_Problem_. A complete response lists each line of the data below that includes the word "None".

━━━ Source data

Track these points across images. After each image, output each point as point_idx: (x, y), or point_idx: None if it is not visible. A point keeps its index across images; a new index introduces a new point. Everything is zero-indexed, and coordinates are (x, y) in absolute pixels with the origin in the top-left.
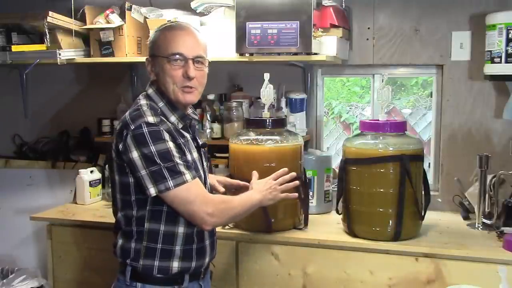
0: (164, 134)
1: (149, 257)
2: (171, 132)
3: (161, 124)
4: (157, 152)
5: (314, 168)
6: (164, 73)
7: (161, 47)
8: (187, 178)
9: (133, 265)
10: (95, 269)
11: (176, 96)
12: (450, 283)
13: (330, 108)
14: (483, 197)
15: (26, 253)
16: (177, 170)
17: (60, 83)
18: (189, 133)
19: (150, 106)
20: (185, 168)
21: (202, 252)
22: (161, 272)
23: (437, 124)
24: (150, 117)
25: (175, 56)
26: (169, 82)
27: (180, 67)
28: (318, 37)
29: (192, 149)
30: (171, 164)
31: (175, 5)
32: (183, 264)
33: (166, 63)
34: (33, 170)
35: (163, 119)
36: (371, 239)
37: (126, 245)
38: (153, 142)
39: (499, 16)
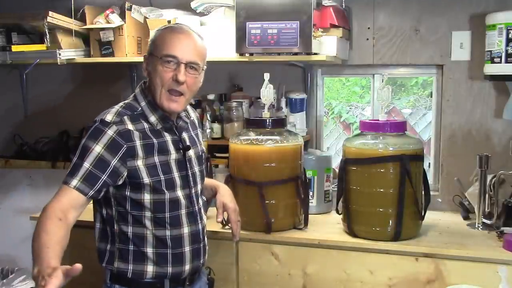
0: (104, 137)
1: (123, 260)
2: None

━━━━━━

_Solution for this task_.
Track these points across images. After each image, output each point as point_idx: (x, y), or point_idx: None if it is not visible. A point keeps its index across images; a new index introduces a new point. Everything is zero-indexed, and coordinates are (x, y) in absolute pixels with the origin in the top-left.
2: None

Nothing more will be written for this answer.